[Start of section]

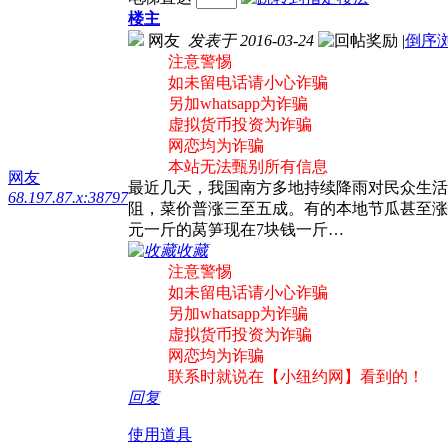
楼主
网友
发表于 2016-03-24
|
倒序
注意警惕
如未留电话请小心诈骗
另加whatsapp为诈骗
虚拟货币投资为诈骗
网恋均为诈骗
本站无法甄别所有信息
网友
最近几天，我国南方多地持续降雨对民众生活
68.197.87.x:38797
阻，菜价普涨三至五成。有的本地节瓜甚至涨到
元一斤的莴笋现在7块钱一斤…
收藏
注意警惕
如未留电话请小心诈骗
另加whatsapp为诈骗
虚拟货币投资为诈骗
网恋均为诈骗
联系时就说在【小纽约网】看到的！
回复
使用道具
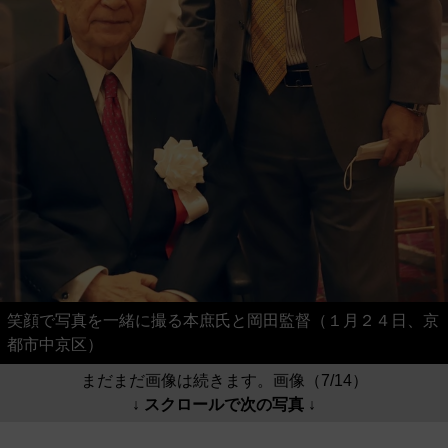
笑顔で写真を一緒に撮る本庶氏と岡田監督（１月２４日、京
都市中京区）
まだまだ画像は続きます。画像（7/14）
↓ スクロールで次の写真 ↓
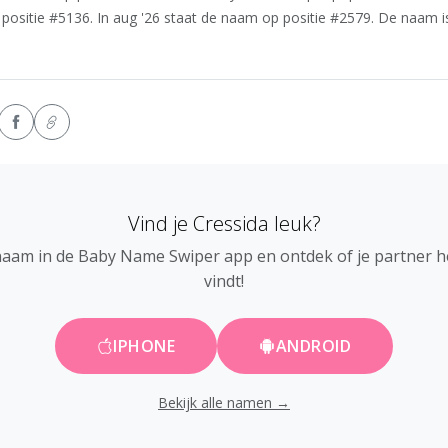
 positie #5136. In aug '26 staat de naam op positie #2579. De naam i
Vind je Cressida leuk?
naam in de Baby Name Swiper app en ontdek of je partner 
vindt!
IPHONE
ANDROID
Bekijk alle namen →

[End of section]

* [Directions for this task]:
Write out the full listing verbatim, excluding its pictures.

* [Answer]:
楼主
网友
发表于 2016-03-24
|
倒序
注意警惕
如未留电话请小心诈骗
另加whatsapp为诈骗
虚拟货币投资为诈骗
网恋均为诈骗
本站无法甄别所有信息
网友
最近几天，我国南方多地持续降雨对民众生活
68.197.87.x:38797
阻，菜价普涨三至五成。有的本地节瓜甚至涨到
元一斤的莴笋现在7块钱一斤…
收藏
注意警惕
如未留电话请小心诈骗
另加whatsapp为诈骗
虚拟货币投资为诈骗
网恋均为诈骗
联系时就说在【小纽约网】看到的！
回复
使用道具
笑顔で写真を一緒に撮る本庶氏と岡田監督（１月２４日、京
都市中京区）
まだまだ画像は続きます。画像（7/14）
↓ スクロールで次の写真 ↓
 positie #5136. In aug '26 staat de naam op positie #2579. De naam i
Vind je Cressida leuk?
naam in de Baby Name Swiper app en ontdek of je partner 
vindt!
IPHONE
ANDROID
Bekijk alle namen →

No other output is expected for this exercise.